Папа раскачивается на диване, как неваляшка, наконец ставит ноги на пол и подкатывает к себе ходунки. Гирлянда цветных тряпок колышется. Пока он дойдёт до кухни, чайник уже вскипит.



Когда я читаю этот диалог девочкам из писательского сообщества, одна говорит: «Всё так начинается, что в конце героя должно не стать». Рано или поздно — действительно, и вообще все там будем, что драматургически, что по жизни. Но пока папа в соседней комнате смотрит невидящими глазами в сериал на мониторе, я не могу завершить историю. Я уже три года собираю диктофонные записи — осколки разговоров, воспоминаний, застольных бесед.
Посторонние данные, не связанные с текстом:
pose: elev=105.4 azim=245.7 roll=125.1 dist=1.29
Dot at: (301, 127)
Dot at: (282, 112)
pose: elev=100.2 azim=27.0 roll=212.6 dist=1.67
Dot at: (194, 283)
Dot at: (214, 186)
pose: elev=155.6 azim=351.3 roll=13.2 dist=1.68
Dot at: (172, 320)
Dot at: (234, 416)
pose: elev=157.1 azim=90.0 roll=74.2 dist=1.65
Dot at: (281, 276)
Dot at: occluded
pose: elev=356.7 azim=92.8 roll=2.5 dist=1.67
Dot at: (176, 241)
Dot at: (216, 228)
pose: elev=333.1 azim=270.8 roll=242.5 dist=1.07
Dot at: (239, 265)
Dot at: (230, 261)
Архив раздувается, но мне всё время кажется, что мы так не поговорили с папой о главном. И боюсь, что уже не поговорим.

МАША КРАШЕНИННИКОВА-ХАЙТ
Родилась в Москве в 1992-м, когда маме было 44, а папе 60. Это во многом меня сформировало: что слушаю, когда грустно («Песни нашего века»), как захожу в комнаты (стучась в двери, даже если они открыты), что не люблю (недоговорённостей и манипуляций), кем себя чувствую (человеком, у которого есть опора и подстраховка). Я училась на психолога, потом на редактора, сейчас занимаюсь театральной педагогикой и социальным театром. Пишу рецензии на спектакли для онлайн-издания Teatr to go и иногда для «Сноба», провожу зрительские обсуждения спектаклей, работаю с подростками, инклюзией и не хочу быть кем-то одним.